Performance testing upload/download using sn_httpd. Maybe related to QUIC window size

It struck me earlier that it may actually be easier to perf test via sn_httpd.

There is already a warm connection and a wealth of perf testing tools for HTTP.

Ofc, sn_httpd itself is bound to have a bunch of bottlenecks too, but wget shows I can grab files easily. Just using time and wget gets us quite far, pretty quickly.

Gattling or some other proper testing tools would do a much more thorough job too.

I’m quite far from my router here, but Termux let me write a wee script while I am struggling to sleep! :sweat_smile:

8 Likes

Actually, much faster from my wired box:

Edit: note the download speeds may look a bit strange, as it is downloading the full file in sn_httpd, then squirting the whole thing out at wired LAN speed. In reality, the handshake takes much longer than if it was streamed. The real time is accurate though, ofc.

7 Likes

I’ve heard it is decent. Not used it yet. Will play later, as I need to do it for sn_httpd anyway. Unless anyone else wants a go? :sweat_smile:

EDIT:

K6 seems to be a decent wee app for speed testing. It does http, but you can script other things too.

10 virtual users downloading a selection of image files, as 1000 requests. Over 8 MByte/s (about 65 Mbit/s) and an average latency of 530 ms.

This is over my wifi link, with a local docker instance of sn_httpd, sharing a single Autonomi client.

I’ll see if I can recompile with the different envs vars to see if there is any difference. It would be interesting to see what other folks get though.

I used the latest version of K6: Release v0.56.0 · grafana/k6 · GitHub

With the following JS file:

import http from 'k6/http';

export default function () {
  http.get('http://localhost:8080/7ca488701eb318c05ecfea806245199f85d7987d5f73f7afea4a68b2437e5285/1_QdxdljdwBwR2QbAVr8scuw.png');
  http.get('http://localhost:8080/7ca488701eb318c05ecfea806245199f85d7987d5f73f7afea4a68b2437e5285/1_dH5Ce6neTHIfEkAbmsr1BQ.jpeg');
  http.get('http://localhost:8080/7ca488701eb318c05ecfea806245199f85d7987d5f73f7afea4a68b2437e5285/1_pt48p45dQmR5PBW8np1l8Q.png');
  http.get('http://localhost:8080/7ca488701eb318c05ecfea806245199f85d7987d5f73f7afea4a68b2437e5285/1_sWZ4OWGeQjWs6urcPwR6Yw.png');
  http.get('http://localhost:8080/7ca488701eb318c05ecfea806245199f85d7987d5f73f7afea4a68b2437e5285/1_ZT6qplX5Yt8PMCUqxq1lFQ.png');
  http.get('http://localhost:8080/7ca488701eb318c05ecfea806245199f85d7987d5f73f7afea4a68b2437e5285/1_SxkGLnSNsMtu0SDrsWW8Wg.jpeg');
  http.get('http://localhost:8080/7ca488701eb318c05ecfea806245199f85d7987d5f73f7afea4a68b2437e5285/1_bogEVpJvgx_gMHQoHMoSLg.jpeg');
  http.get('http://localhost:8080/7ca488701eb318c05ecfea806245199f85d7987d5f73f7afea4a68b2437e5285/1_LFEyRQMHmxRnZtJwMozW5w.jpeg');
  //http.get('http://vader.lan/7ca488701eb318c05ecfea806245199f85d7987d5f73f7afea4a68b2437e5285/st-patrick-monument.mp4');
}

Command: k6 run -u 10 -i 1000 localhost-autonomi-http.js

Edit 2:

I tried running the same script on 2 different hosts (local and vader). Interestingly, the total data rate was about the same, being split between the two hosts. The latency is about double for each too.

DATA UNDER STUDY:
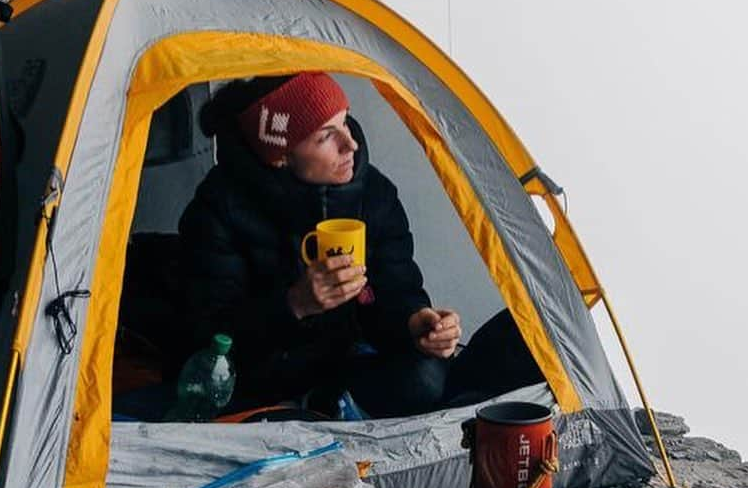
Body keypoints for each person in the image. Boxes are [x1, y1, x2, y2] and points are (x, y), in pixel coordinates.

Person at [178, 72, 538, 418]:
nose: (350, 144)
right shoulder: (218, 209)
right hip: (265, 378)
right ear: (281, 155)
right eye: (325, 136)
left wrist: (417, 322)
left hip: (348, 366)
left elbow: (396, 288)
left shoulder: (373, 194)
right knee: (426, 387)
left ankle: (357, 408)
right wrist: (294, 305)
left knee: (523, 334)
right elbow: (208, 336)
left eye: (346, 122)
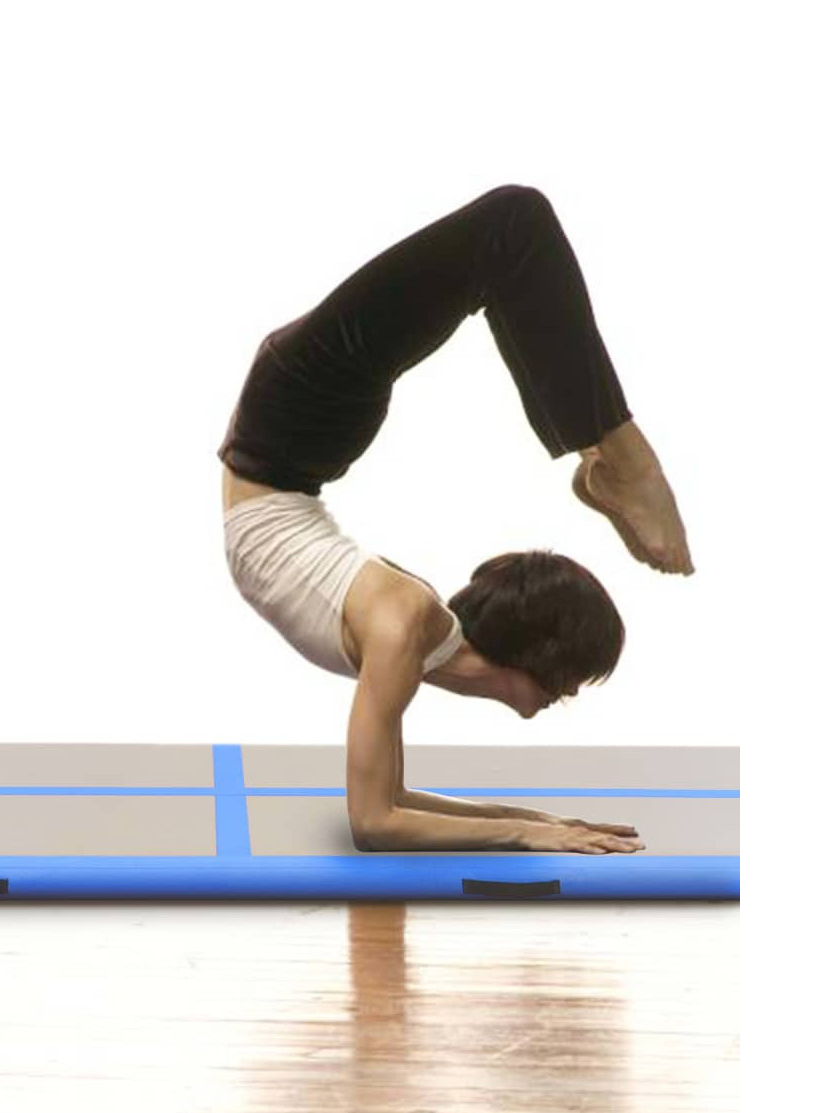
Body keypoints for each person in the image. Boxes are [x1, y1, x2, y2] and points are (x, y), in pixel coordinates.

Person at [218, 184, 695, 856]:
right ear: (538, 654)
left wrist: (538, 820)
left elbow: (392, 800)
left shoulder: (411, 639)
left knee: (508, 241)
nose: (566, 694)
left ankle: (605, 456)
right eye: (572, 676)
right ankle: (623, 461)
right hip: (295, 417)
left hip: (296, 432)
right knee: (513, 224)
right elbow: (373, 824)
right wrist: (523, 833)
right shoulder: (404, 624)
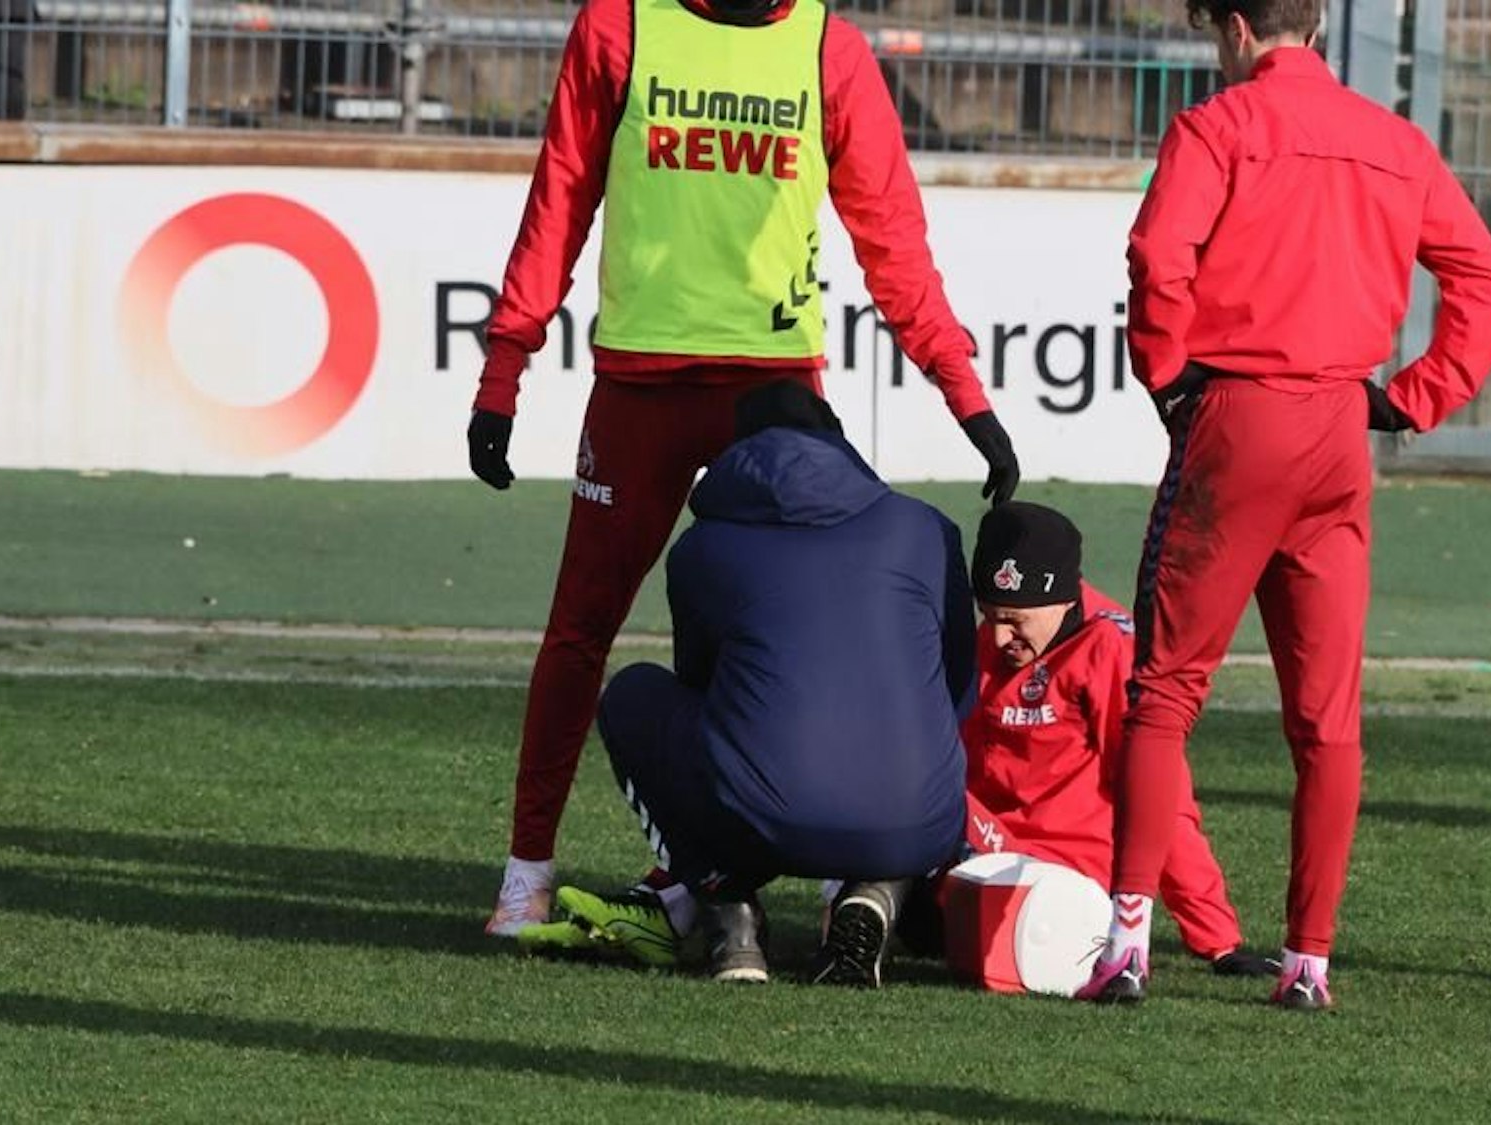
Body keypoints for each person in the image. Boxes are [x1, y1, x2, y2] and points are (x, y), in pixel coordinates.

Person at [469, 0, 1020, 937]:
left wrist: (965, 395)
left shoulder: (828, 48)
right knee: (580, 630)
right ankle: (530, 877)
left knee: (814, 631)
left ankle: (830, 876)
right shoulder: (619, 26)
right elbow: (559, 203)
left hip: (776, 399)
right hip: (641, 388)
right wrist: (504, 369)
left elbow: (893, 243)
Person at [1084, 0, 1491, 1007]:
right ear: (1316, 26)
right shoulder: (1391, 140)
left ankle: (1126, 942)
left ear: (1236, 28)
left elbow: (1158, 257)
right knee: (1326, 719)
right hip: (1337, 428)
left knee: (1164, 691)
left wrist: (1166, 375)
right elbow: (1486, 283)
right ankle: (1309, 961)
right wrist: (1411, 397)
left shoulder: (1216, 126)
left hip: (1239, 415)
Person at [522, 382, 975, 983]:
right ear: (841, 447)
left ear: (735, 456)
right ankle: (876, 892)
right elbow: (958, 685)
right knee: (915, 737)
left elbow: (703, 689)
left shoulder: (701, 549)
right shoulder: (926, 529)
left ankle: (731, 921)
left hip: (762, 814)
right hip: (920, 823)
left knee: (633, 696)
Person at [957, 501, 1264, 974]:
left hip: (1062, 877)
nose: (999, 638)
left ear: (1063, 600)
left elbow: (1159, 798)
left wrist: (1218, 941)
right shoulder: (991, 643)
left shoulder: (1109, 652)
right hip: (981, 848)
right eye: (989, 615)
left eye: (1014, 621)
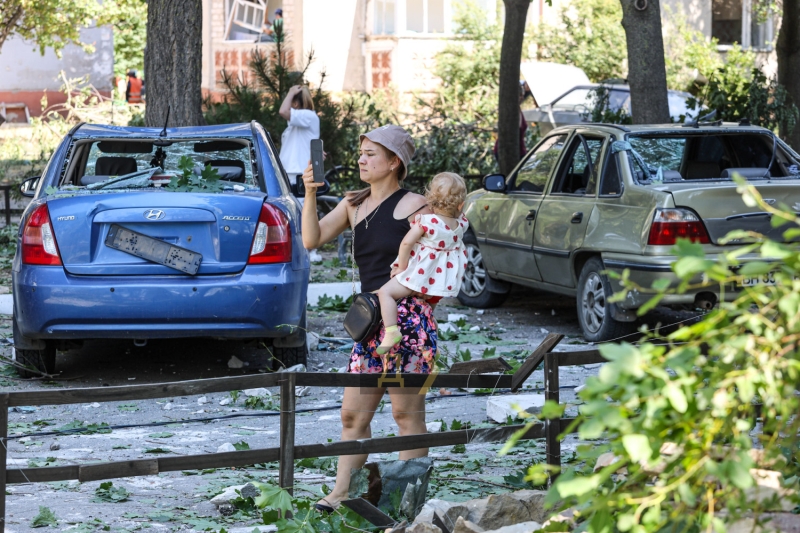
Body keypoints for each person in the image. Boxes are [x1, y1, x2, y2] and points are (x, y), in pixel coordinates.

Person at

YOUR OBJECTIVE: Return the stretch of the sn_httpd performance-testing thread starting at the words "Performance testing upload/download" and ending after "test via sn_httpd.", copied word for word.

TASK ANSWER:
Performance testing upload/download using sn_httpd. Maybe related to QUIC window size

It struck me earlier that it may actually be easier to perf test via sn_httpd.